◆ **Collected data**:
-------
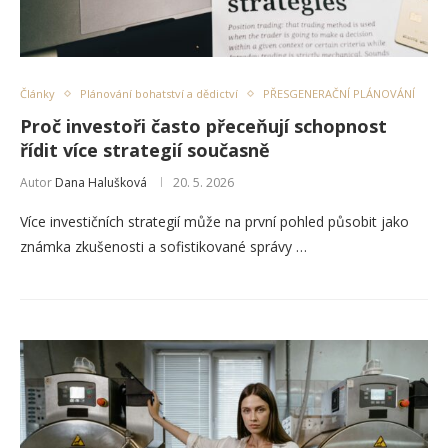
Články
Plánování bohatství a dědictví
PŘESGENERAČNÍ PLÁNOVÁNÍ
Proč investoři často přeceňují schopnost
řídit více strategií současně
Autor
Dana Halušková
20. 5. 2026
Více investičních strategií může na první pohled působit jako
známka zkušenosti a sofistikované správy …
-------
Drop the pictures and set down the data above exactly.

Články
Plánování bohatství a dědictví
PŘESGENERAČNÍ PLÁNOVÁNÍ
Proč investoři často přeceňují schopnost
řídit více strategií současně
Autor
Dana Halušková
20. 5. 2026
Více investičních strategií může na první pohled působit jako
známka zkušenosti a sofistikované správy …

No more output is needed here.